Diagnosis and treatment are imperative in this critical situation. The nurse must assess the patient's urine osmolality, urine specific gravity, serum osmolality, and serum sodium. Aggressive treatment to prevent dehydration and restore electrolyte balance is the first priority.

When the RN assesses patients for fluid, electrolyte, and acid-base imbalances, he or she must take a nursing history, perform a physical assessment, look at clinical measurements, review lab test results, and monitor the patient's cardiac and respiratory status. The nurse should observe the patient's skin and mucous membranes, level of consciousness, and neurological and neuromuscular status.
RNs who care for patients with electrolyte imbalances must -

· Measure intake and urinary output
· Monitor vital signs
· Restrict or force fluids depending on the nature of the imbalance
· Restore homeostasis through parenteral or oral administration of fluids and/or electrolyte solutions
· Keep the patient safe (e.g., institute seizure precautions)

Education is a crucial part of nursing care. Patient and family education involves teaching about possible risk factors for electrolyte imbalance - for example, diarrhea, persistent vomiting, and profuse perspiration.
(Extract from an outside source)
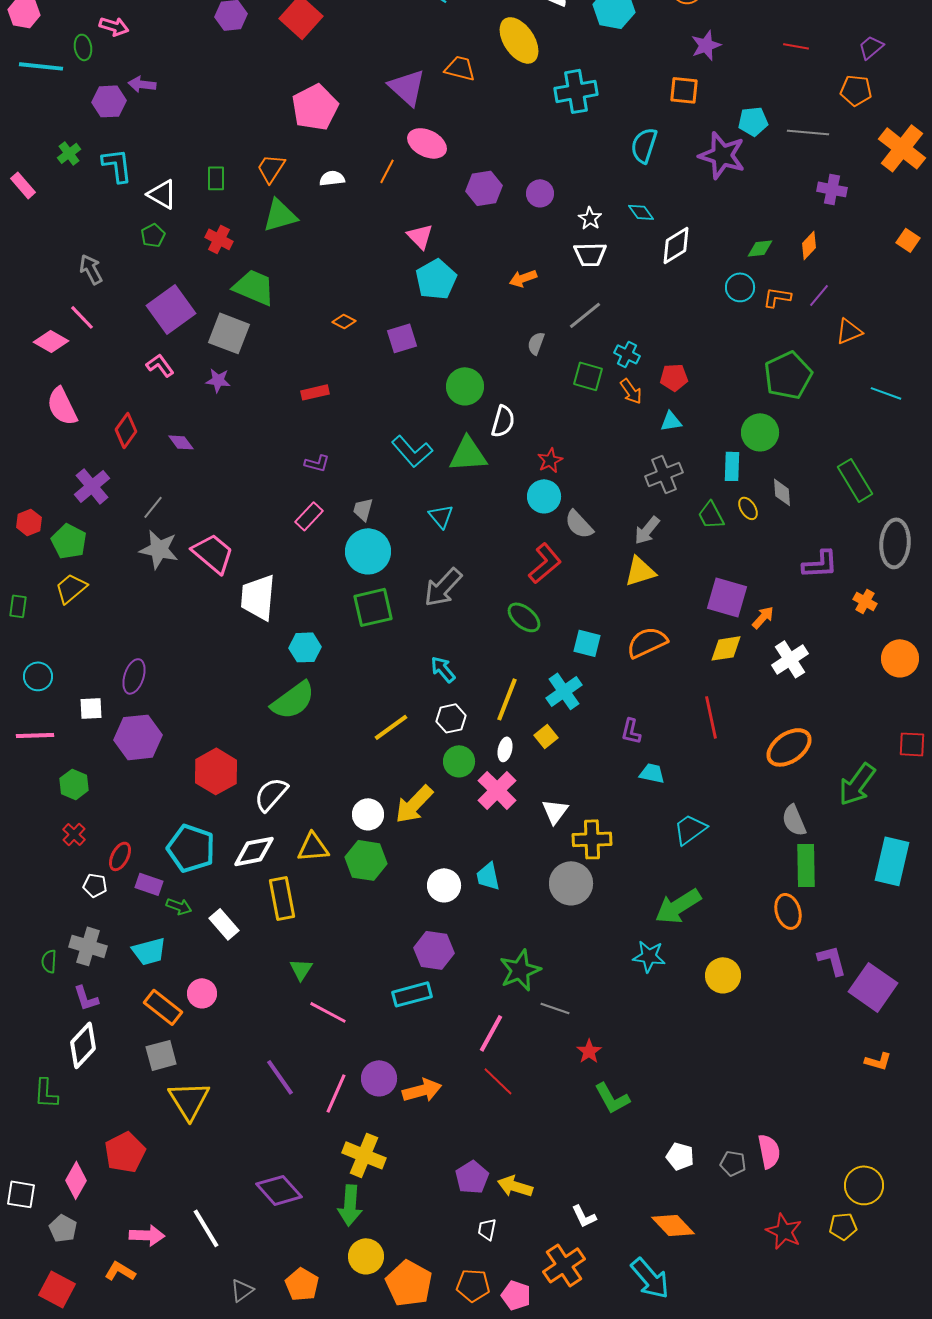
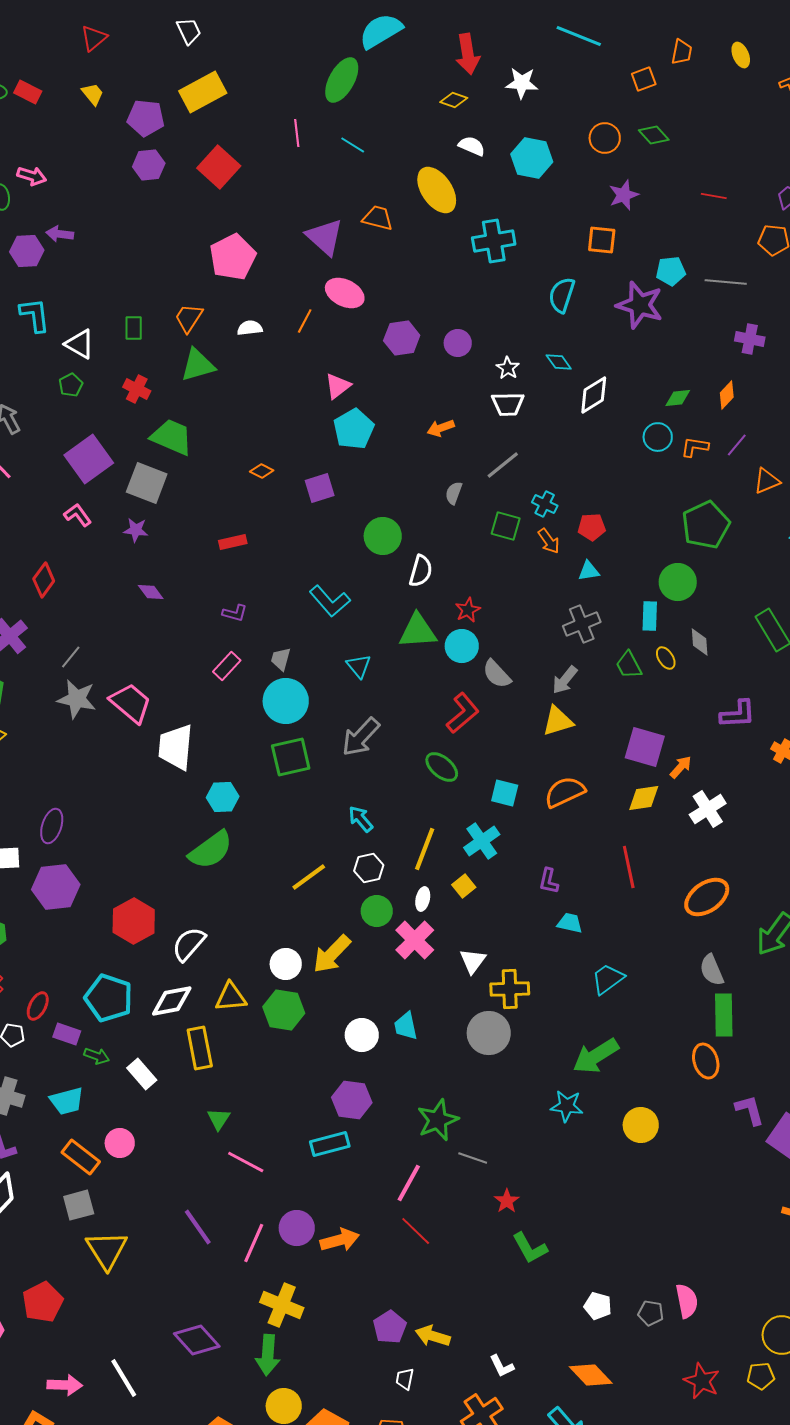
pink triangle: (420, 236) -> (338, 386), turned 36
purple diamond: (181, 442) -> (151, 592), moved
green triangle: (468, 454) -> (418, 631), moved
Education also involves encouraging the patient to avoid foods high in salt, sugar, and caffeine and stressing the importance of limiting alcohol intake while drinking an adequate amount of fluids before, during, and after strenuous exercise.

It's also important to teach patients about the side effects of their medications and ways to prevent electrolyte imbalance (e.g., eating potassium-rich foods when on diuretics). Patients also need to learn about the signs and symptoms of electrolyte or fluid imbalances (i.e., sudden weight gain or loss, increased urination, shortness of breath, and ankle swelling) and the importance of reporting signs and symptoms immediately.

Dysfunction of a patient's regulatory mechanisms can lead to an electrolyte imbalance, which can have serious and even potentially fatal consequences. It's a real balancing act - and RNs must have the knowledge to accurately assess the patient and quickly take action.